Work instructions ::
Copy out every line of the records below that contains the word "least", with case counting in the match.

--- Data to examine ---

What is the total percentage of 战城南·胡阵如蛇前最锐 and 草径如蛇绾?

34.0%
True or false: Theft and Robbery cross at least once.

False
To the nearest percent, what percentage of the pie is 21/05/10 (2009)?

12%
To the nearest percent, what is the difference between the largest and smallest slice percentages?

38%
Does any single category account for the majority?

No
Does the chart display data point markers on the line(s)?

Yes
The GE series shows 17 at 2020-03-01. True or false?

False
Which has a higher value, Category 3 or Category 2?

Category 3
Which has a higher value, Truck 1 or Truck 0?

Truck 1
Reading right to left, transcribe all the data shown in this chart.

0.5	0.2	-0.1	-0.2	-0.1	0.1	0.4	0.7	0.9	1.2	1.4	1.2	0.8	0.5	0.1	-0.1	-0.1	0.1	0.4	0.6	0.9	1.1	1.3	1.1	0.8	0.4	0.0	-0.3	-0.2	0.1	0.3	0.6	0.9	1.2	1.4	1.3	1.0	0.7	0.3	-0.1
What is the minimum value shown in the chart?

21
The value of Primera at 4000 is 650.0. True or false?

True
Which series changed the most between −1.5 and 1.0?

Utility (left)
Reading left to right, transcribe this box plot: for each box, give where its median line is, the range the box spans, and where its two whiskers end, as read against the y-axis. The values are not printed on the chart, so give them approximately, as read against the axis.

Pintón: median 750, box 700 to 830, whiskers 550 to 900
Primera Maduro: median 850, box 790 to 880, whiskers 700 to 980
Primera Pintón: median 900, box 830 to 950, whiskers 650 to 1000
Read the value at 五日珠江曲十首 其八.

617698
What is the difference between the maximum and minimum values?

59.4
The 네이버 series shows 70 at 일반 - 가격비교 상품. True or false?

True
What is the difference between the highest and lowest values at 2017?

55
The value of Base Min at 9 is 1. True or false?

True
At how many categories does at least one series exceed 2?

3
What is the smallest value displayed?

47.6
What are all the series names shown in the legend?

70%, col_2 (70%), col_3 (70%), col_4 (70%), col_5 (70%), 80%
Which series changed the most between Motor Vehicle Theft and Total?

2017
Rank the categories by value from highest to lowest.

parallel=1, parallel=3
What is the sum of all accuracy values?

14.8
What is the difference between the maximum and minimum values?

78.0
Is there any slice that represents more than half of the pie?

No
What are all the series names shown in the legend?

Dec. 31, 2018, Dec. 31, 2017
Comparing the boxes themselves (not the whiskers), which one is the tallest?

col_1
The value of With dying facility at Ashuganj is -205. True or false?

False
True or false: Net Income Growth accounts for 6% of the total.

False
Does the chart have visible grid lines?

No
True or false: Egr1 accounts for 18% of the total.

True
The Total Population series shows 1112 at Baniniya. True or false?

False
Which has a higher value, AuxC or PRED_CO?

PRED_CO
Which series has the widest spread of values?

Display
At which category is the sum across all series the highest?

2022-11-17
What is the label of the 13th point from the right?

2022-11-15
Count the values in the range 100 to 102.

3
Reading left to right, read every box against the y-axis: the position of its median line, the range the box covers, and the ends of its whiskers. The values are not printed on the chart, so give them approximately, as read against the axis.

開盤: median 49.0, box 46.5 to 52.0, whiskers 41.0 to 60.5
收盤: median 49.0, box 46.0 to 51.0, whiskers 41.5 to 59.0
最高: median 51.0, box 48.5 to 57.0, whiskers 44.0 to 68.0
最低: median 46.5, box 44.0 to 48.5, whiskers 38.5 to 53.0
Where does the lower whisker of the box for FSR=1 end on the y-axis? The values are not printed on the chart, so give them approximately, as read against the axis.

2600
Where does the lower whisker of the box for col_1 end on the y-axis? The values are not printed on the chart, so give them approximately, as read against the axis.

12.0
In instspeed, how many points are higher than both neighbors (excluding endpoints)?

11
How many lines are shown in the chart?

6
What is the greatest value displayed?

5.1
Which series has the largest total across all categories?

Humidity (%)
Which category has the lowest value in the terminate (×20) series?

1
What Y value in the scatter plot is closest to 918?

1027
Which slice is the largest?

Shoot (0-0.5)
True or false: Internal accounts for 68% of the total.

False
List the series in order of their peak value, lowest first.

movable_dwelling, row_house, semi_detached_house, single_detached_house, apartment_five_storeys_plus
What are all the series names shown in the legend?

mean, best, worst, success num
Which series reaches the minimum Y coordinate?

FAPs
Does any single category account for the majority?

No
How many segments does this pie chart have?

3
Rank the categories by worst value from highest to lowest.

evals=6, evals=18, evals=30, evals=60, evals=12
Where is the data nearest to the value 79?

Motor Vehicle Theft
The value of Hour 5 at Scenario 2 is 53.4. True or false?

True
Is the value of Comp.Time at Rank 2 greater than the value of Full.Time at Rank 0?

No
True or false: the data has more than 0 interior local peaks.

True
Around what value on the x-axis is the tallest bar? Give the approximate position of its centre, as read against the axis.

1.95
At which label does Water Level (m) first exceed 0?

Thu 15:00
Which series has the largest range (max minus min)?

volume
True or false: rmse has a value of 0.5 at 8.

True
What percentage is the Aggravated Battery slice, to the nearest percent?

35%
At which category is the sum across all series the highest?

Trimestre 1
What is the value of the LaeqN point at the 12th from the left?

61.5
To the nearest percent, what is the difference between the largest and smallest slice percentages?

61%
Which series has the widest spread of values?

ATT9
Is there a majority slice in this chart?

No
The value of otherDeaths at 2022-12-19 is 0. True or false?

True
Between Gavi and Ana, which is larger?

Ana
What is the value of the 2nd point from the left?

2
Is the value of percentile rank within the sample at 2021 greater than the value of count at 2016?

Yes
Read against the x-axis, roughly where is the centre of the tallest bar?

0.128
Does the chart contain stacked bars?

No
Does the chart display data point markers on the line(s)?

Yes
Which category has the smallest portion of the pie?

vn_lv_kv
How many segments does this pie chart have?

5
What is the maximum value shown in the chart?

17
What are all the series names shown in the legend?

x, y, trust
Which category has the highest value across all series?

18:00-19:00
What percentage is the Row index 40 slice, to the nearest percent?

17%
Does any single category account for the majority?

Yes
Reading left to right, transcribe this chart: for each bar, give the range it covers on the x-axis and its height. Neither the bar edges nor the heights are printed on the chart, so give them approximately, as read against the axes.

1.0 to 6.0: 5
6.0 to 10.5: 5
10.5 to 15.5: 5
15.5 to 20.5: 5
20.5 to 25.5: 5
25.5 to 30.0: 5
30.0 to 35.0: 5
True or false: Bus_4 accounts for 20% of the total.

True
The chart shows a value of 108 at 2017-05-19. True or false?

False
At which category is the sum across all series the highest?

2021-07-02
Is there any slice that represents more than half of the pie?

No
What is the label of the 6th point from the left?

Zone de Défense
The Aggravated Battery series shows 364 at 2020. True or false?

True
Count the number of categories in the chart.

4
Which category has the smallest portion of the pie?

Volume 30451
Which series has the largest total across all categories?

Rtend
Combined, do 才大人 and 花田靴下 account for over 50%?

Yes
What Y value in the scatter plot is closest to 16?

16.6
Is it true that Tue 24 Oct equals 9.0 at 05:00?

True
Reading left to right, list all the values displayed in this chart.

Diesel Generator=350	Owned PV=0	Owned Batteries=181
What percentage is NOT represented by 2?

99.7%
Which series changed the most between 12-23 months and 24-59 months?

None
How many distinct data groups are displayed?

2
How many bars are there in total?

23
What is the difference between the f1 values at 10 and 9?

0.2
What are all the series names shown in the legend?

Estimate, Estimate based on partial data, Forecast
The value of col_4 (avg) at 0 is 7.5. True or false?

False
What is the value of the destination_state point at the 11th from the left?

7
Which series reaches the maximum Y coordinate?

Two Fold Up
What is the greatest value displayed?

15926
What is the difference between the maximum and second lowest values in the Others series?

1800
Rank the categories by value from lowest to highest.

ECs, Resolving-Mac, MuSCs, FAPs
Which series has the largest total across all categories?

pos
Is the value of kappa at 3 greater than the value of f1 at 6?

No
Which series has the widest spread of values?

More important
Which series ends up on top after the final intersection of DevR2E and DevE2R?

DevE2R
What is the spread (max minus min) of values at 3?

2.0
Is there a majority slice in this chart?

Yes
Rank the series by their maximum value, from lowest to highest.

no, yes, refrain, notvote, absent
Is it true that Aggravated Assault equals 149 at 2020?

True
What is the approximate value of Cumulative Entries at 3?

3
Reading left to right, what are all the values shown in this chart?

---

Result below ::
True or false: Theft and Robbery cross at least once.
At how many categories does at least one series exceed 2?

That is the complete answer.